▶ [Work task]:
Transcribe the lines below exactly. No image belongs in the transcription.

START Entries supplied

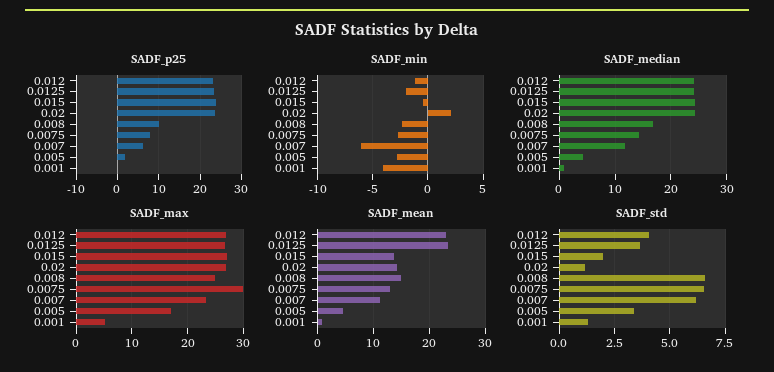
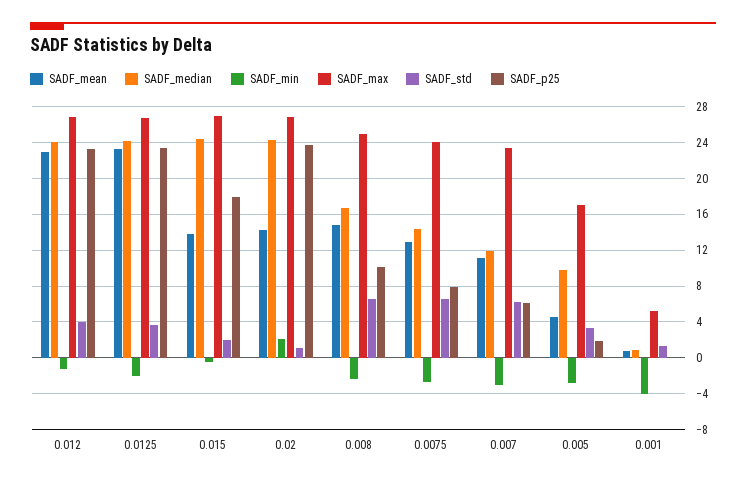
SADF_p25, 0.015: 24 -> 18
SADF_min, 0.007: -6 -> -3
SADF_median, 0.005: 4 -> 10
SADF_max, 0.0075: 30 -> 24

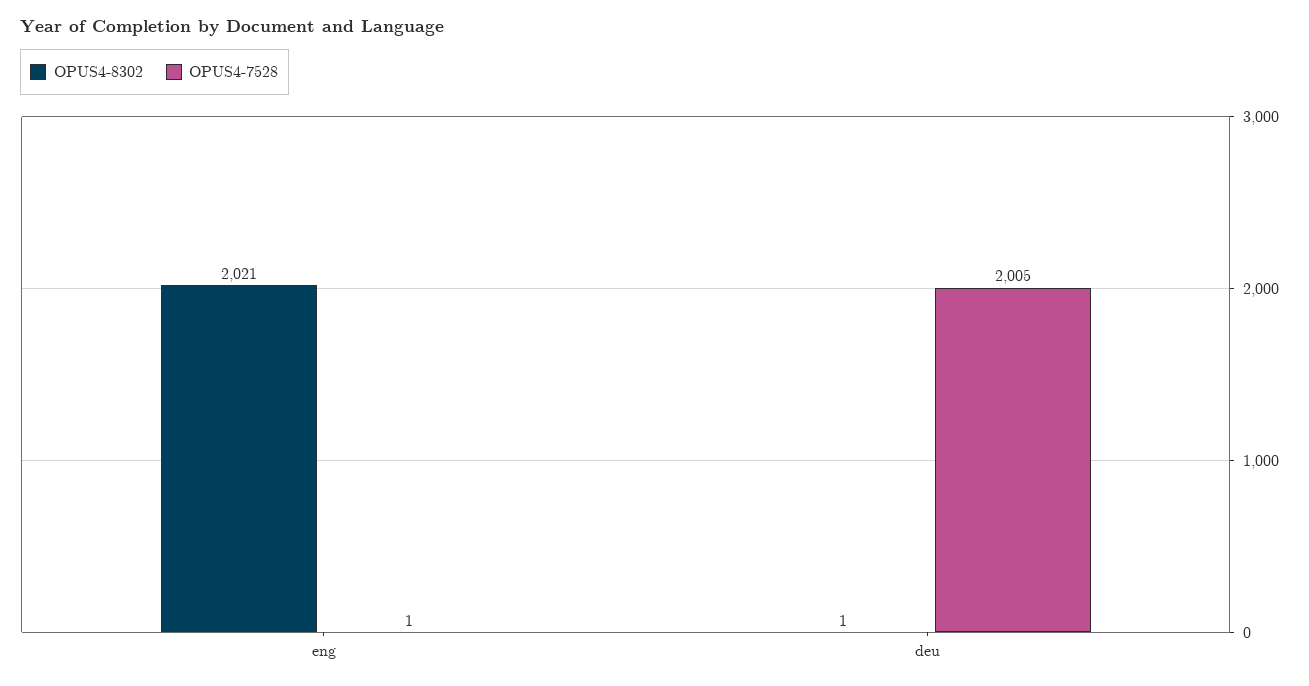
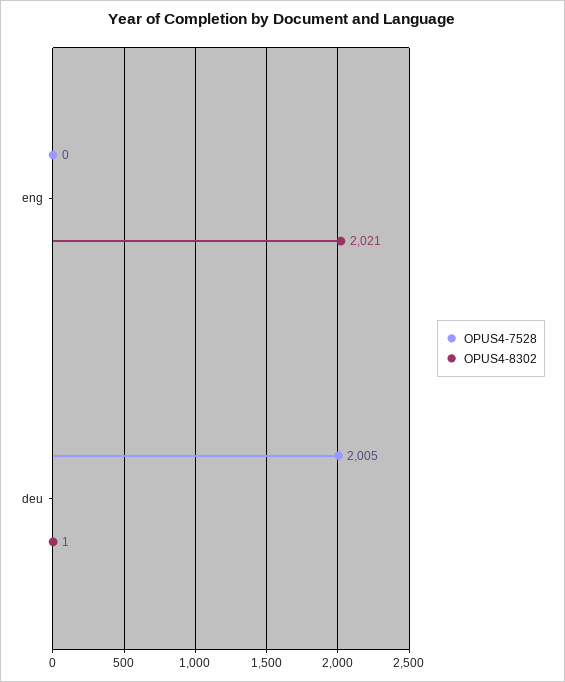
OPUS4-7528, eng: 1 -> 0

END Entries supplied

▶ [Reply to the task]:
SADF_p25, 0.015: 24 -> 18
SADF_min, 0.007: -6 -> -3
SADF_median, 0.005: 4 -> 10
SADF_max, 0.0075: 30 -> 24

OPUS4-7528, eng: 1 -> 0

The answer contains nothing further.